И разве что выбежит из уисполкома без шапки обалделый от жаркого сна скособоченный курьер Лавря, чтобы, задрав патлатую голову, заорать не своим, истошным голосом:
— Никипор! А, Никипор! Что же ты, стерва, не звонишь? Который час не отзваниваешь! Солнце над тобою пристало, чи шо?
А в ответ ему глухим хрипом с каланчи разнесется по опустелой площади:
— Твоя какая забота? Чи у Киев едешь? И без звону выспишься!
— Председатель лается!
— А пошли его к бисовой бабке — мало ему ночи с жинкой тютькаться.
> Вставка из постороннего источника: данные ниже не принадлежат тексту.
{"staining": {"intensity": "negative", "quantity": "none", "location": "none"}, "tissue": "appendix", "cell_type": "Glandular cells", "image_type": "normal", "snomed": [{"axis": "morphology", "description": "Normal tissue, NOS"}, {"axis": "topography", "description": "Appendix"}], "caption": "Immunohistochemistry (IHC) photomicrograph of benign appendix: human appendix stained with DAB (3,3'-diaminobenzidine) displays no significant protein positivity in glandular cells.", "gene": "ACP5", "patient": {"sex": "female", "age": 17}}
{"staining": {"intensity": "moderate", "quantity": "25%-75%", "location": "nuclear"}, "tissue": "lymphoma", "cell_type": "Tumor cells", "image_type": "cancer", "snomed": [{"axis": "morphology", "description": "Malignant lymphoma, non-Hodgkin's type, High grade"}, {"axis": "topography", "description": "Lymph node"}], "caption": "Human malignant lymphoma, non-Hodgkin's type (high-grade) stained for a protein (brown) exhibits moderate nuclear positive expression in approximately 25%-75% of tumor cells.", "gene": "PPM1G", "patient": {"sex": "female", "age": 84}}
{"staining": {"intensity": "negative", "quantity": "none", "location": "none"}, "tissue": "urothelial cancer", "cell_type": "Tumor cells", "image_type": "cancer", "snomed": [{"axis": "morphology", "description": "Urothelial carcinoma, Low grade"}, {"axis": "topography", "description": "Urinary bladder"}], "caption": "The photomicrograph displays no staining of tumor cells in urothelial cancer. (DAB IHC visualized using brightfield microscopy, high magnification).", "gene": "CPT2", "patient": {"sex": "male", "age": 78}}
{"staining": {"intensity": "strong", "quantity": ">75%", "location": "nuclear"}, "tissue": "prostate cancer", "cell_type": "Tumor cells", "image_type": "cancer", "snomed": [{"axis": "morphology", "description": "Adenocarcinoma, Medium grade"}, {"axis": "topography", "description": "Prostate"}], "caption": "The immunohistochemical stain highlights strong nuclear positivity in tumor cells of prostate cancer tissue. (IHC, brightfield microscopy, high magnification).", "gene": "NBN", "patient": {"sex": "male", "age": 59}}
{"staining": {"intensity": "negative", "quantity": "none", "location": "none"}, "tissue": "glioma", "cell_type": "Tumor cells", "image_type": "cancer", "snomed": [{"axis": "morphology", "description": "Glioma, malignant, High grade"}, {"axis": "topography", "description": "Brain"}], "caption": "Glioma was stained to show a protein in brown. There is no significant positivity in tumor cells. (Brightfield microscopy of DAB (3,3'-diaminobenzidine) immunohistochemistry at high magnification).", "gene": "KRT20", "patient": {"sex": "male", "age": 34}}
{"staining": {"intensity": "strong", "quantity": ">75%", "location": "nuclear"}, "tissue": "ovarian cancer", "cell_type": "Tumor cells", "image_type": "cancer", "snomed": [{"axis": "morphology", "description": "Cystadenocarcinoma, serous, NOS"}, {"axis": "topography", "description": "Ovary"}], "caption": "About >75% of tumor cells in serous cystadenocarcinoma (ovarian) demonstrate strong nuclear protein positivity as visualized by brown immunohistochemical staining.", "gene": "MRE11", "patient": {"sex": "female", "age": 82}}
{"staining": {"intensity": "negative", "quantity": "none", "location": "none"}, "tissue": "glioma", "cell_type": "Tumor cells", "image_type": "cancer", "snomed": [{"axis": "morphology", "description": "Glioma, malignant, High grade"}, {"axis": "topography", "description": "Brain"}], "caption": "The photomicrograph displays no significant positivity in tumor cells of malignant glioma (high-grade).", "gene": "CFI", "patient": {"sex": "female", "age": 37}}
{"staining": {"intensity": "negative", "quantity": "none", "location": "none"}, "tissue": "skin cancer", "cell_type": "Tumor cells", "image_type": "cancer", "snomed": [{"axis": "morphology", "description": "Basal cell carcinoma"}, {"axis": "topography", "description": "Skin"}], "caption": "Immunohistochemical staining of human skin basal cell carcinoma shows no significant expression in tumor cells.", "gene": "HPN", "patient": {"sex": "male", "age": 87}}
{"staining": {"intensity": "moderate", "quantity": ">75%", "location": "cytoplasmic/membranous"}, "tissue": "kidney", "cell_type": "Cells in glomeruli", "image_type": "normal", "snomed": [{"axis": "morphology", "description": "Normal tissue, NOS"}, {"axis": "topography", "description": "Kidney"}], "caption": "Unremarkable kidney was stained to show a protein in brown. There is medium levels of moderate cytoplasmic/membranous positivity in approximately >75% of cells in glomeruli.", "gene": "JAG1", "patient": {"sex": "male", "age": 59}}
Но случалось, что и такого ответа не мог добиться курьер Лавря. На его призыв Никипор только высвобождал из-под кожуха голову, широко зевал, терпеливо и не без некоторого любопытства смотрел на разорявшегося Лаврю, точно бы решая, какой силы может достичь человеческий голос, а после, с достоинством плюнув, снова нырял под кожух.
В тот же день, в который Никипор стал одним из очевидцев рассказываемой нами истории, он и вовсе не проснулся на призыв курьера, а протер глаза, как уже после объяснял, от какой-то внутренней причины.
— Быдто мне стало чевой-то под сердцем тошно,— говорил он,— а в глазах зуд — я возьми да и проснись.
Это же беспокойство заставило его скинуть с головы кожух, протереть глаза и глянуть вниз на площадь, чтобы с плевком освободиться от тошноты под сердцем. Но плюнуть ему так и не удалось, потому что внимание его было отвлечено Алешей.
Самая необычность появления на площади в такой мертвый час Алеши не могла не задержать на себе внимания. Никипор знал наверное — «без ошибки», как он выражался,— что Алеша никогда не выходил об эту пору из темной и прохладной милицейской конюшни. Кроме того, Никипор верил, что Алеша зря ничего не делает и что Алешей неизменно руководит некий непостижимый разум.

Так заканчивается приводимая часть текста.